Thanks for the chart Macrider. I do have the service manual which shows the checks to perform, though it doesn't look as thorough as that chart. I supplied it to the shop I took it to so they at least had some idea what they were looking at.

I have the tools and am fairly good with electrical stuff, but without a shop or a garage to work in and only limited time to commit to it I just haven't gone very far into it myself.

Right now though, I'm really leaning towards a problem with the starter motor itself. The battery shows fully charged but now doesn't want to crank over the bike. Originally the starter would spin pretty good but just not start. Now it seems to be getting worse and barely turning over despite a fully charged battery. Not sure if it is just because it's colder out, or if something is actually getting worse, but it would seem the load is just too much for the battery to handle. I've heard tells of odd problems on these caused by bad ignition switches, not sure if that was fixed by the 08 models or not, but maybe that is another possibility to look at.

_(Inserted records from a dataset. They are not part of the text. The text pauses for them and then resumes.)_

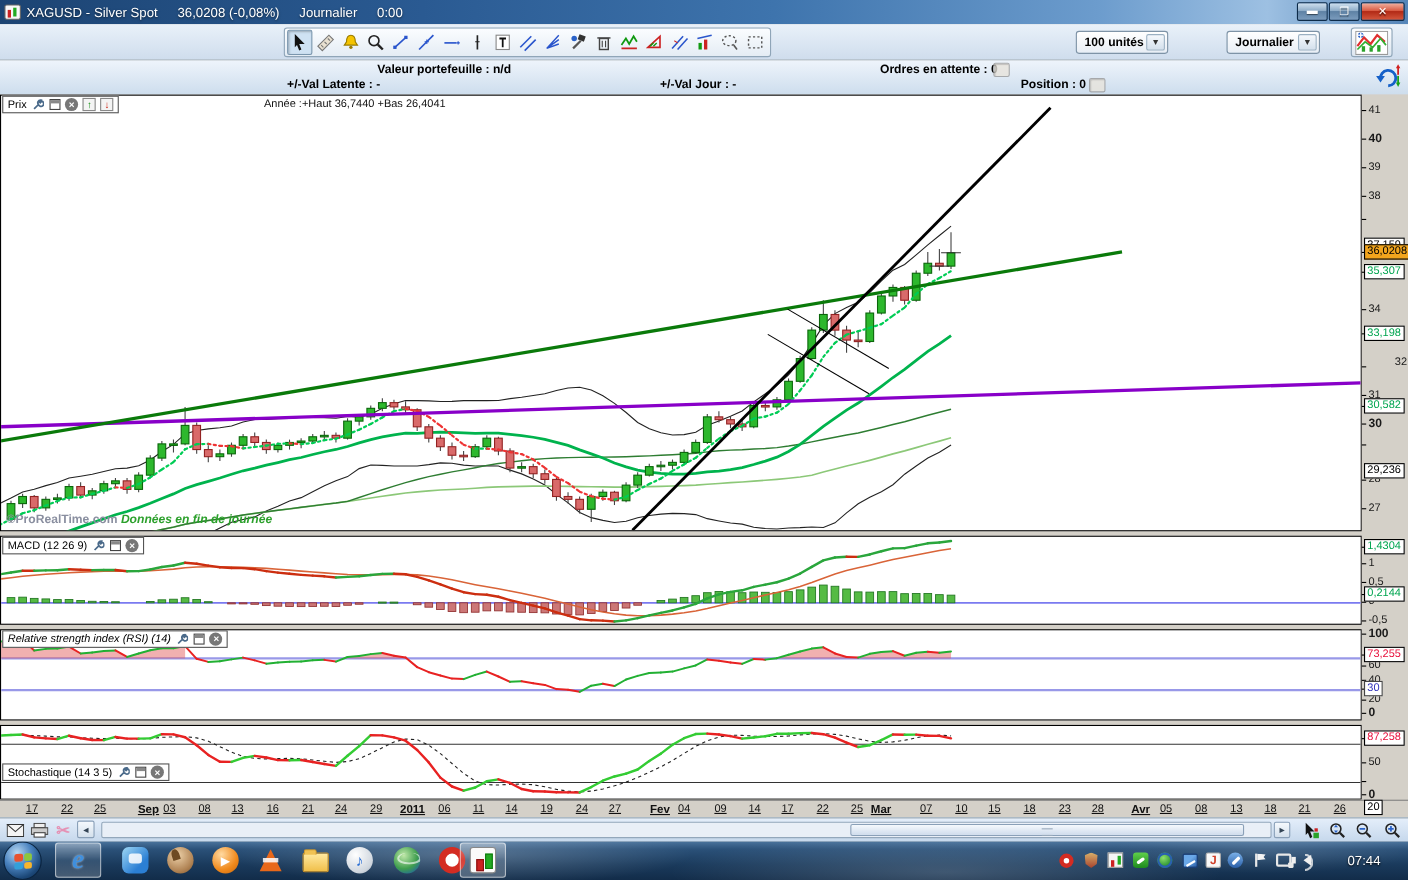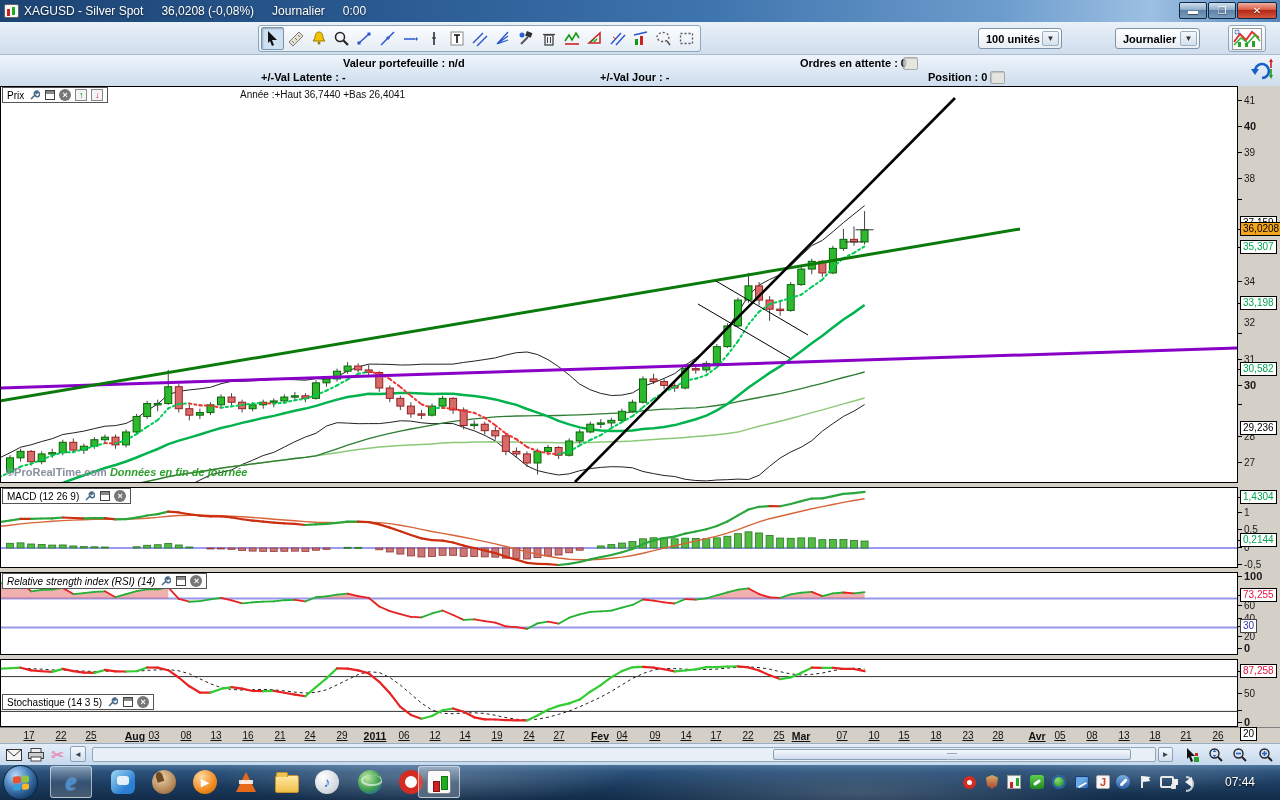--- a/index.html
+++ b/index.html
@@ -1079,7 +1079,7 @@
       <div class="axtick" style="top: 195px;"></div>
       <div class="axlab" style="top: 195px;">34</div>
       <div class="axtick" style="top: 247px;"></div>
-      <div class="axlab" style="top: 236px;">32</div>
+      <div class="axlab" style="top: 243px; margin-left: 24px;">32</div>
       <div class="axtick" style="top: 273px;"></div>
       <div class="axlab" style="top: 273px;">31</div>
       <div class="axtick" style="top: 299px;"></div>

Either way, I've spent enough time messing with it. With it being new I'm going to let the dealer earn their keep.
 
At near freezing temps, my bike obviously labors to turn over. The stock battery at full charge would crank fast enough to start for around 5-8 seconds. That was not near enough time to build fuel pressure and start. The odyssey can crank the bike cold for much longer even though it's laboring to turn the cold motor.

I think that even though it's a very light weight synthetic oil, the surfaces in the 2300cc engine are so much larger than any other bike, it causes alot of drag. I don't see how you could start one at all in the cold with a heavy weight oil like 50w.

But it does sound like a starter motor problem if it REALLY, really labors all the time.
Let us know what the shop comes up with, I'm curious what they find.

I've gotten in the habit of turning the bike on and off a couple times in the cold to build fuel pressure prior to cranking the motor in the hope of reducing the crank time. I don't know if it works or not, just sounds logical to me.